What is the best program for converting say JPEGs to text files? Are multiple-column pages a problem?
Last week I was talking to a blind guy I know, and apparently OCR has improved a LOT in the last few years. It handles tables and columns and everything; you just have to give it a high-enough-quality image. I’d like to find out more, but he was describing the equipment he got through CNIB. I have no idea what regular civilian OCR is like these days.
Acrobat, by the way, requires a minimum resolution of 144 dpi for OCR to work. If i’m scanning something for OCR, i usually scan at 300 dpi on my garden variety CanoScan 4400F.
Here’s a page from a pdf that i scanned for my class the other day, and here’s what the first paragraph looks like after selecting, copying, and pasting. I’ve done no cleanup, and made no corrections:
The line breaks are “hard” breaks, so if you paste it into Notepad or Word or something, the line breaks will come with the text. There may be a way to avoid this line break issue and get continuous text, but i’m not sure how.
Anyway, as you can see, the OCR did a great job of turning the scanned page into text and punctuation. Just one error, at the beginning of the second sentence, where the OCR added a superfluous “l”.
Of course, JPG can be converted to TIF, but if the compression was high in the JPG, you will get a lot of unwanted artifacts that will decrease the OCR accuracy.
After a bit of digging, I found this site which reviews several programs.

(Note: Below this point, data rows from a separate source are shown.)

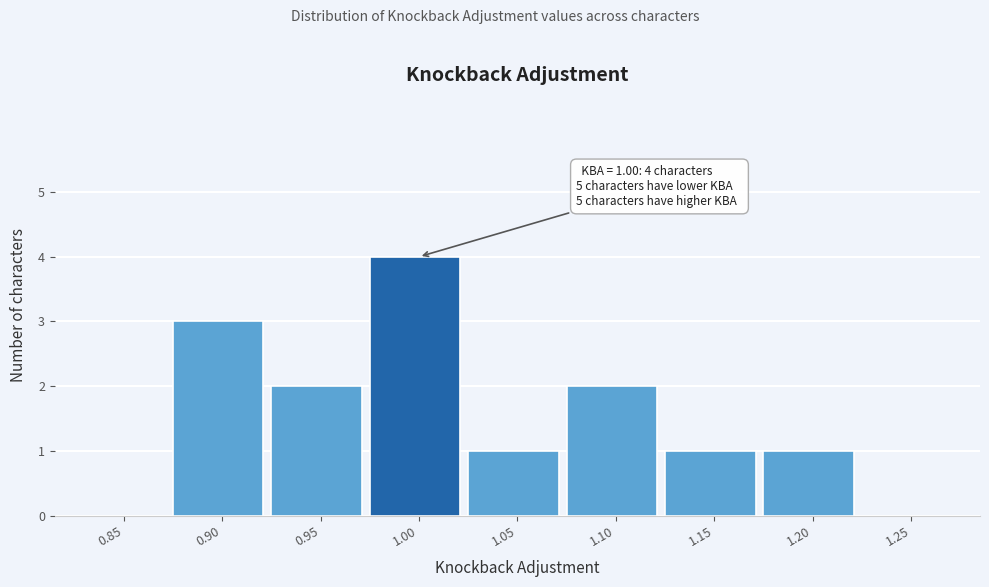

Reading left to right, what are all the values shown in this chart?

0.85=0	0.90=3	0.95=2	1.00=4	1.05=1	1.10=2	1.15=1	1.20=1	1.25=0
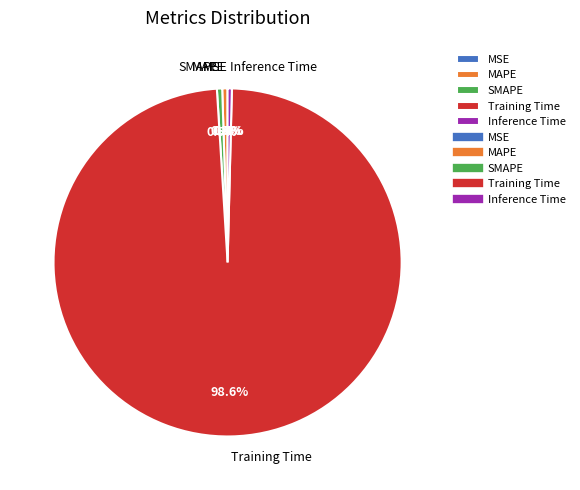

True or false: Training Time accounts for 89% of the total.

False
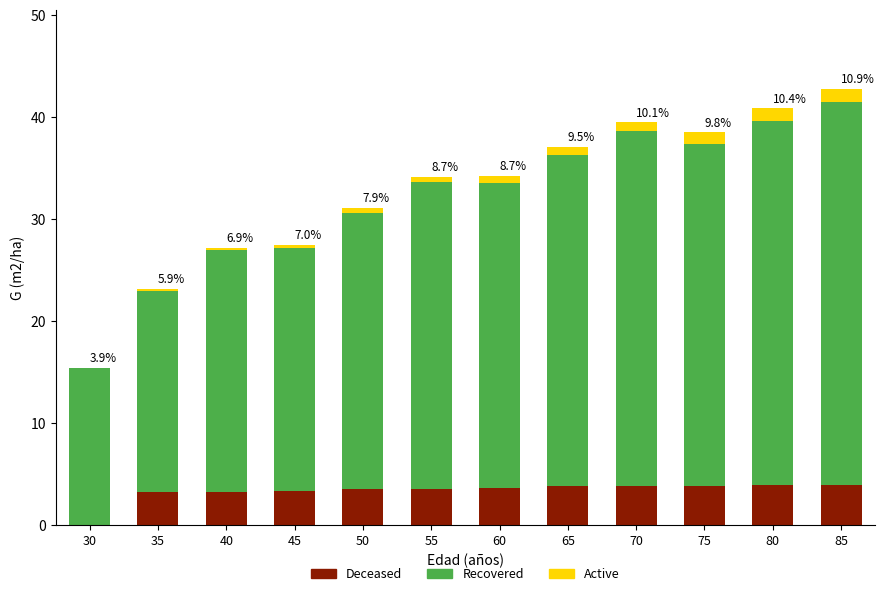

How many distinct data groups are displayed?

3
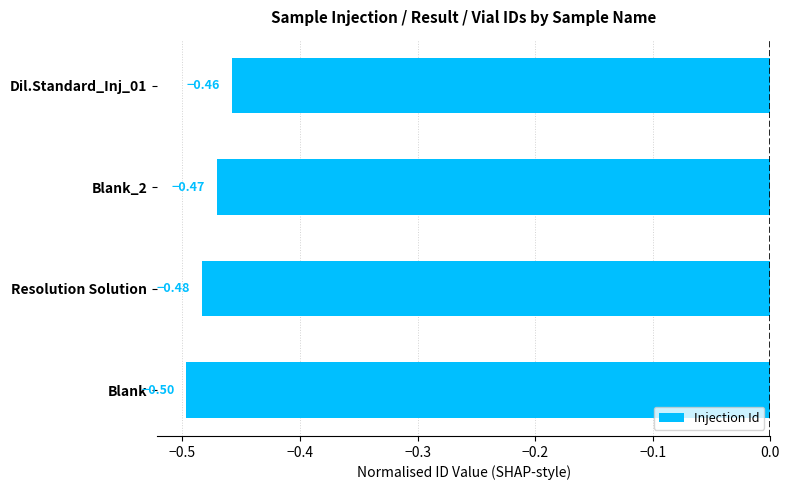

List the labels in order of value, largest first.

Dil.Standard_Inj_01, Blank_2, Resolution Solution, Blank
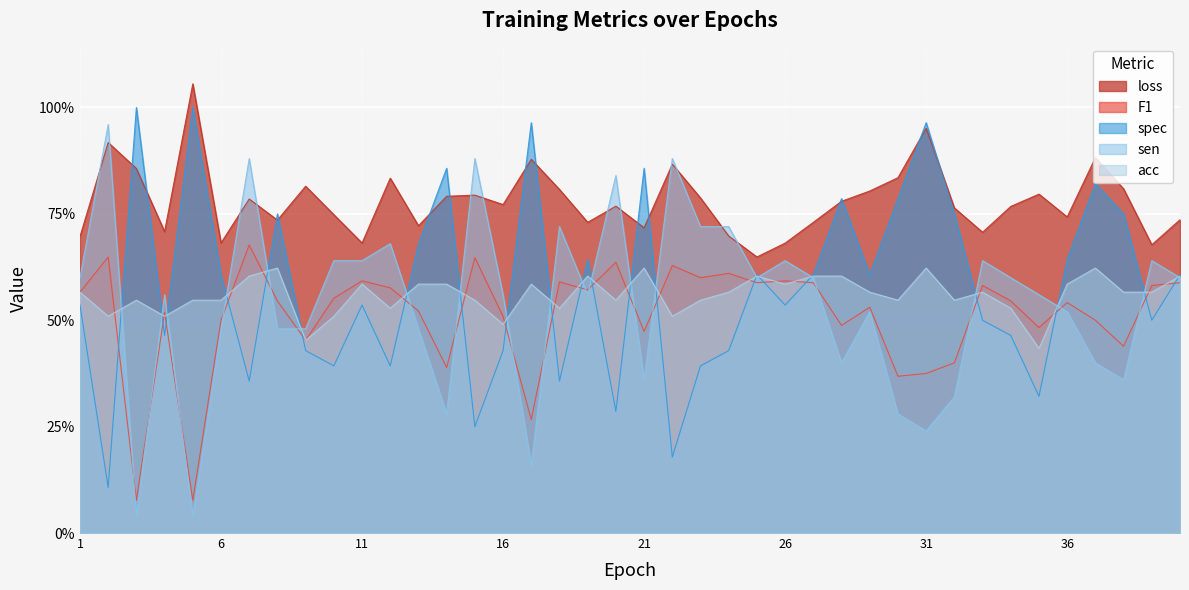

What are all the series names shown in the legend?

loss, F1, spec, sen, acc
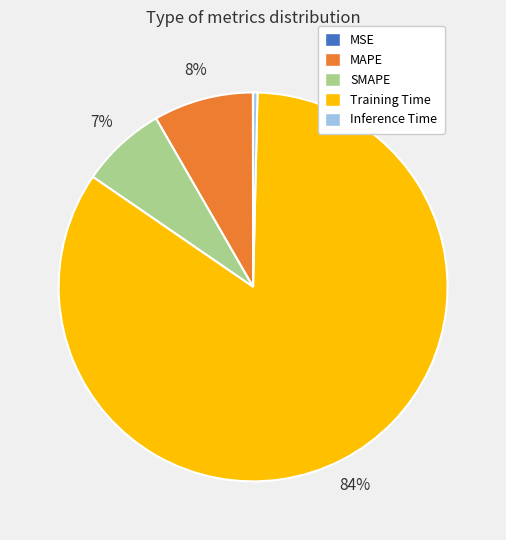

To the nearest percent, what portion does SMAPE represent?

7%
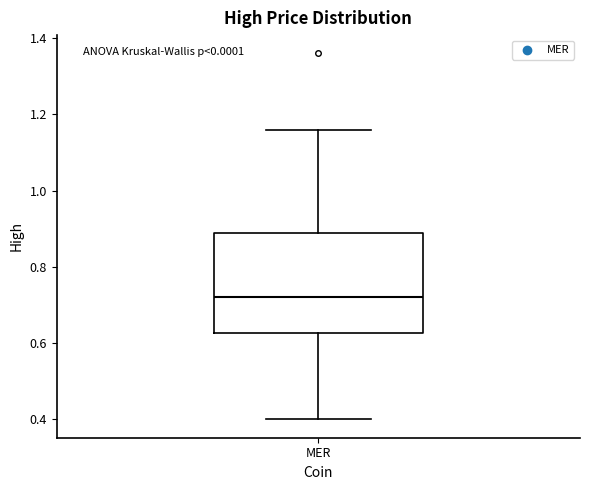

Transcribe this box plot: give where the median line is, the range the box spans, and where the two whiskers end, as read against the y-axis. The values are not printed on the chart, so give them approximately, as read against the axis.

median 0.72, box 0.62 to 0.88, whiskers 0.40 to 1.16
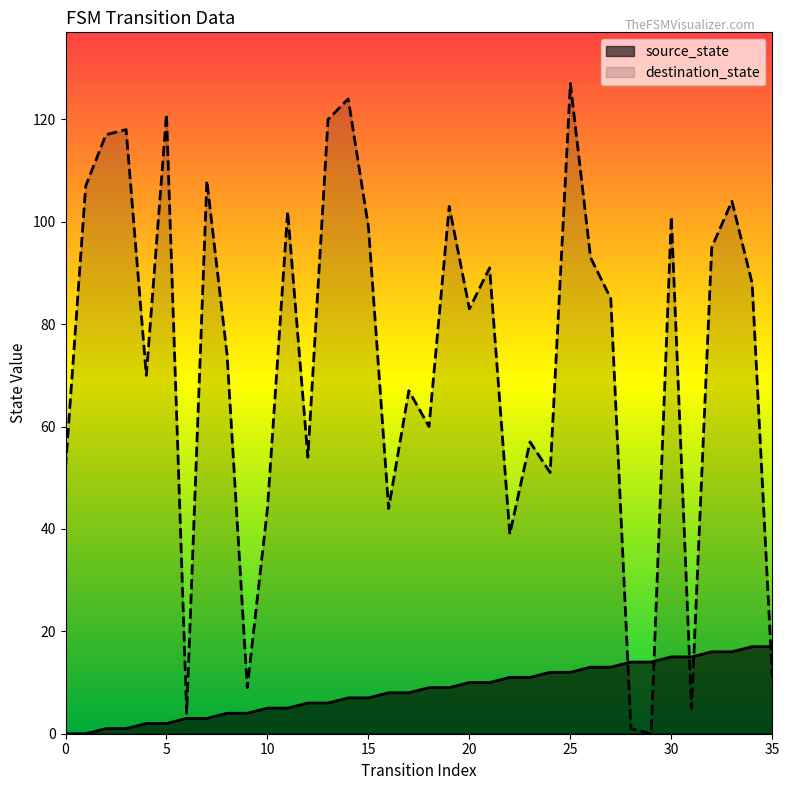

Which series has the widest spread of values?

destination_state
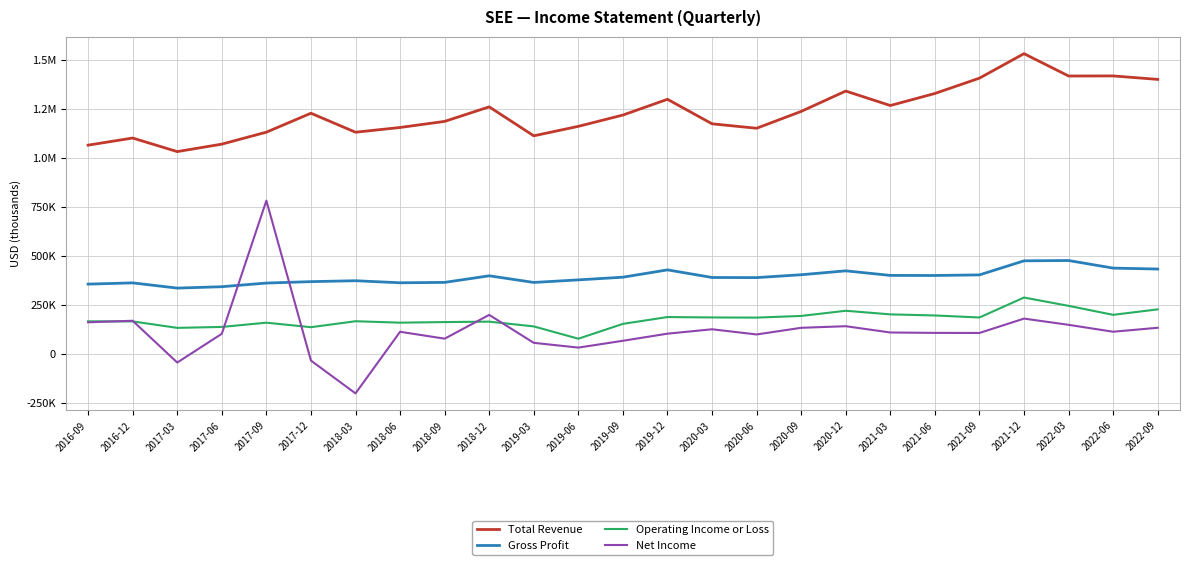

How many interior local peaks does the Operating Income or Loss series have?

6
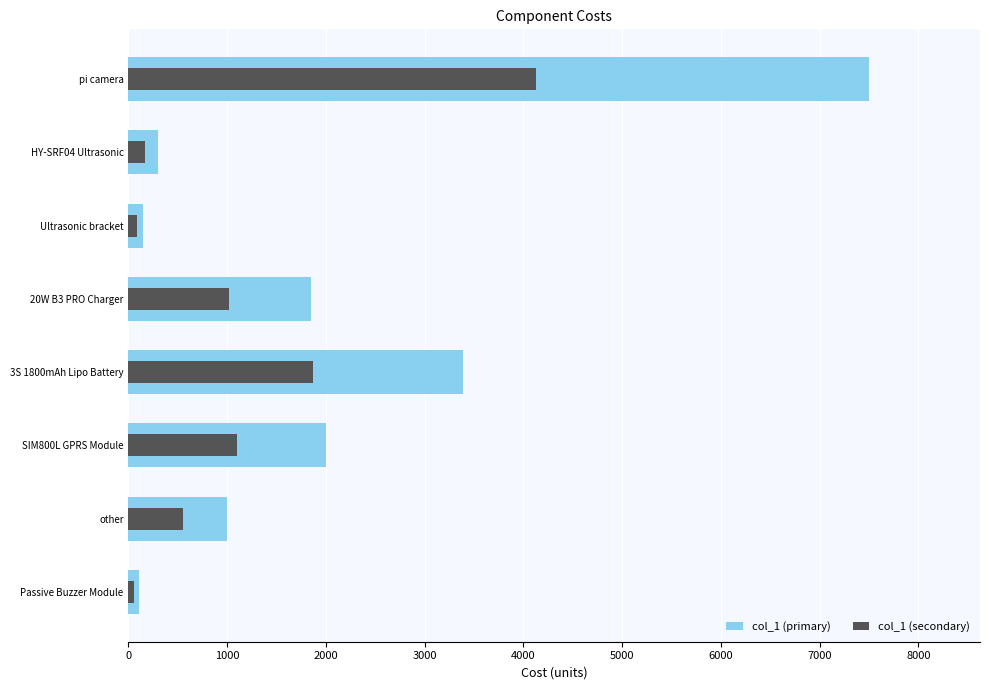

What is the sum of all col_1 (secondary) values?

8960.1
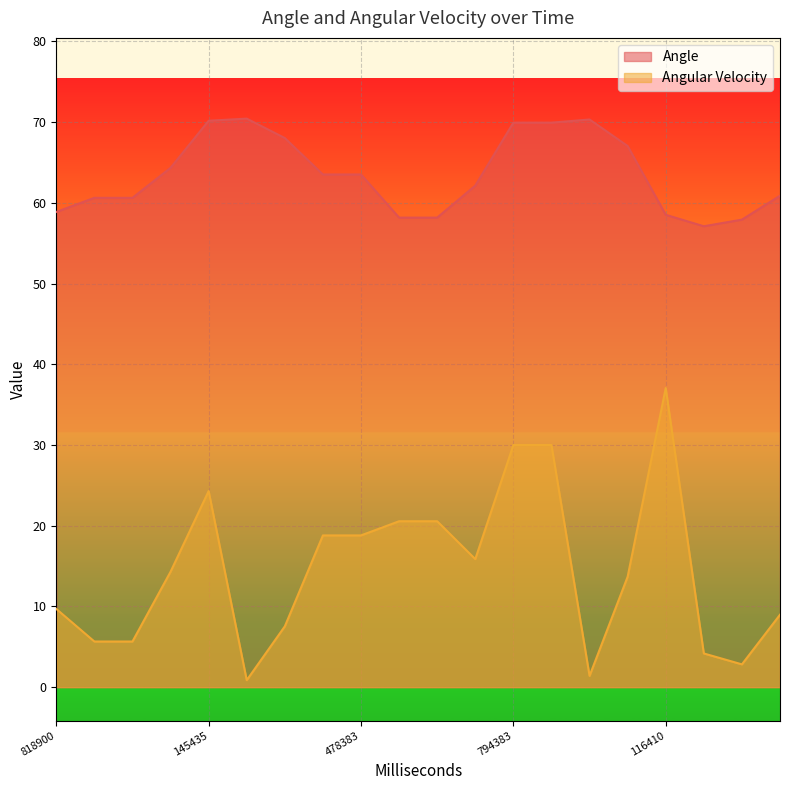

Is the value of Angular Velocity at 313383 greater than the value of Angle at 313383?

No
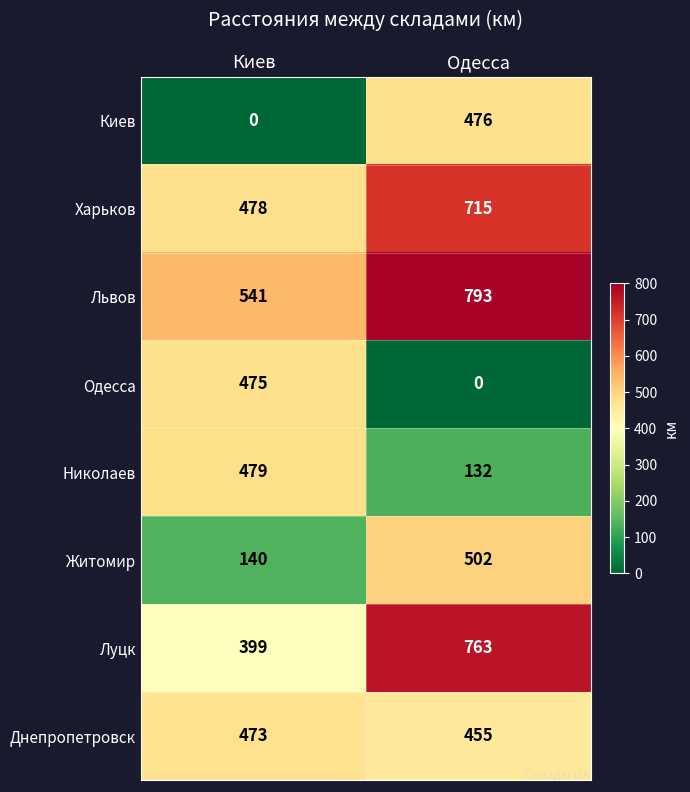

The value of Житомир at Одесса is 502. True or false?

True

The one that seemed most appropriate for my use (in particular, converting JPGs) was TopOCR. After playing around briefly with the program, I’m not as enthusiastic as the author of the review, but it seems adequate.
I tested it out on three photos; This one converted perfectly.
This one is more similar to most of my photos, and was not converted very well.
And a photo on my hard drive of a highway historical marker plaque converted quite well, especially after I changed it to grayscale, jacked up the contrast, and inverted the color so that it was black text on white background. It was nice to be able to fiddle with the image within the program, rather than having to save the doctored image in Photoshop every time.
Also, I tried Adobe Acrobat Pro 6.0 on the first two photos. On one of them, the resolution was outside the acceptable range. On the other, for whatever reason the photo was converted when it was imported into a picture that resembled the original as viewed through glass blocks - naturally OCR was useless on that.